[Problem details]: Return, from the listing that follows, each line containing the word "street".

[Data for review]:
· · · ·

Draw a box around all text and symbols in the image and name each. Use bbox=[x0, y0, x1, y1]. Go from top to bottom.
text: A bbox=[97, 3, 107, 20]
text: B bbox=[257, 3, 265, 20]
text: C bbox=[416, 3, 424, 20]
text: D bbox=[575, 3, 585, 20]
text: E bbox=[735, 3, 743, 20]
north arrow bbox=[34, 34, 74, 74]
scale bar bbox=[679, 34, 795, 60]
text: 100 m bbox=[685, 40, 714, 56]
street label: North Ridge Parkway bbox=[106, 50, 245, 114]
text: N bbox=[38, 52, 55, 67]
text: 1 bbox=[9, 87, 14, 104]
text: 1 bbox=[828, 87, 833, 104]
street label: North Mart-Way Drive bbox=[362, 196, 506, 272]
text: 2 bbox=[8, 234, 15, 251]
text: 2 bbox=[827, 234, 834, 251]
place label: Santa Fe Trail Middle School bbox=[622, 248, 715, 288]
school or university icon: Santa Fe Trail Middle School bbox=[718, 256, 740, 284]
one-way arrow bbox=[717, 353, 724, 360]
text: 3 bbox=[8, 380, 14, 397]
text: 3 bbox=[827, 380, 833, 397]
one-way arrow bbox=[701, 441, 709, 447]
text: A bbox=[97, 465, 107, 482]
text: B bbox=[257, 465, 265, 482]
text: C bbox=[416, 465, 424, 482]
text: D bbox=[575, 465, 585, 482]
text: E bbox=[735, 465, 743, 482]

· · · ·

[Task answer]:
street label: North Ridge Parkway bbox=[106, 50, 245, 114]
street label: North Mart-Way Drive bbox=[362, 196, 506, 272]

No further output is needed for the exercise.